- **What to produce**
Nothing but the text should be carried over: reproduce all the data exactly and leave out every image.

- **Given information**
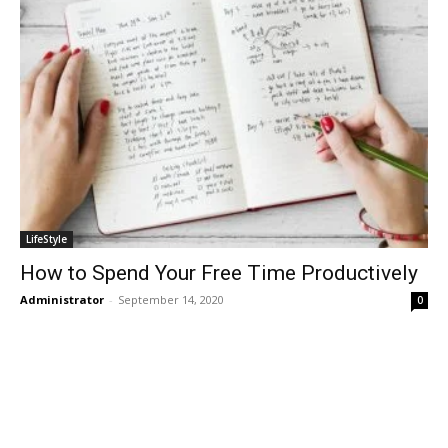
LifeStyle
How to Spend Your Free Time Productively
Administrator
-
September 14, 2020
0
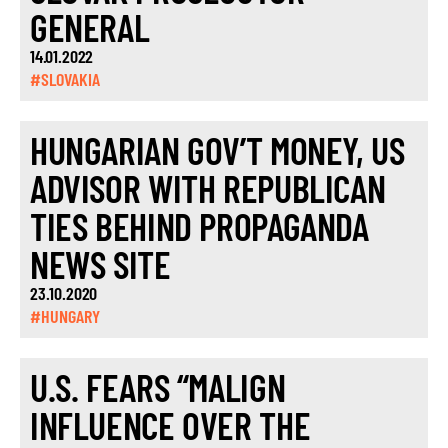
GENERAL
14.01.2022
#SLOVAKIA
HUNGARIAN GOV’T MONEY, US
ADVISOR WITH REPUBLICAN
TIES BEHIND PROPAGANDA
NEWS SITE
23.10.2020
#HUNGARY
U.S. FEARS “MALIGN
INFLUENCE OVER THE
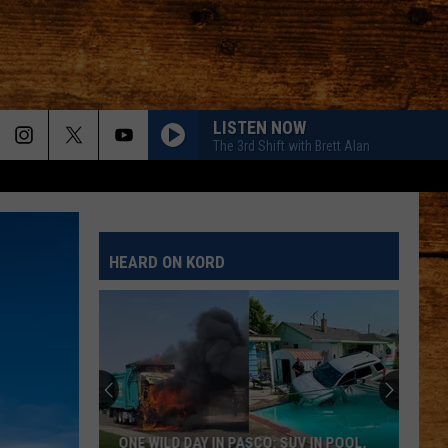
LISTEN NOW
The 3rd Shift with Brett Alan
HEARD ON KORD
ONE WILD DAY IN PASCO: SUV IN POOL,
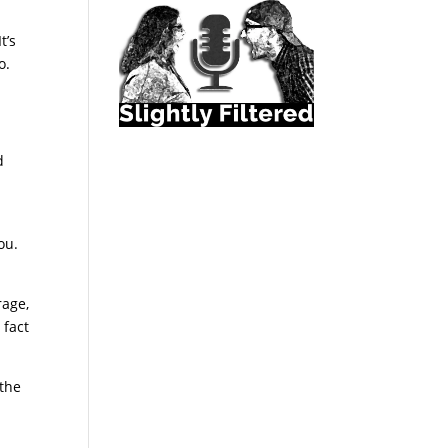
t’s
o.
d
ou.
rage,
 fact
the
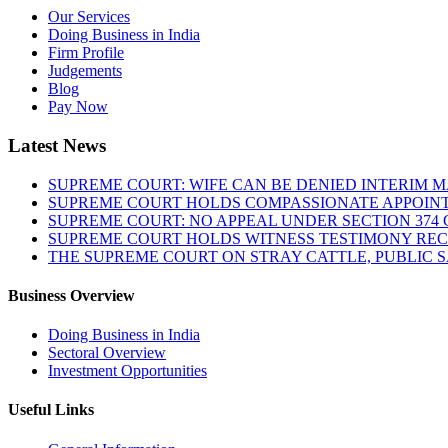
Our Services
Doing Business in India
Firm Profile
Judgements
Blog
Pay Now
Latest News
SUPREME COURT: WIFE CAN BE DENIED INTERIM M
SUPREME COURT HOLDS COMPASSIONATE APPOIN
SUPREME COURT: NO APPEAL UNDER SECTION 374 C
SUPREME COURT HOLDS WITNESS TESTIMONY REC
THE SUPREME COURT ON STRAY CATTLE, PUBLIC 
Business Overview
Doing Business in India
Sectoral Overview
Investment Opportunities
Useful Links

- **Solution for this problem**
LifeStyle
How to Spend Your Free Time Productively
Administrator
-
September 14, 2020
0
GENERAL
14.01.2022
#SLOVAKIA
HUNGARIAN GOV’T MONEY, US
ADVISOR WITH REPUBLICAN
TIES BEHIND PROPAGANDA
NEWS SITE
23.10.2020
#HUNGARY
U.S. FEARS “MALIGN
INFLUENCE OVER THE
LISTEN NOW
The 3rd Shift with Brett Alan
HEARD ON KORD
ONE WILD DAY IN PASCO: SUV IN POOL,
t’s
o.
d
ou.
rage,
 fact
the
Our Services
Doing Business in India
Firm Profile
Judgements
Blog
Pay Now
Latest News
SUPREME COURT: WIFE CAN BE DENIED INTERIM M
SUPREME COURT HOLDS COMPASSIONATE APPOIN
SUPREME COURT: NO APPEAL UNDER SECTION 374 C
SUPREME COURT HOLDS WITNESS TESTIMONY REC
THE SUPREME COURT ON STRAY CATTLE, PUBLIC 
Business Overview
Doing Business in India
Sectoral Overview
Investment Opportunities
Useful Links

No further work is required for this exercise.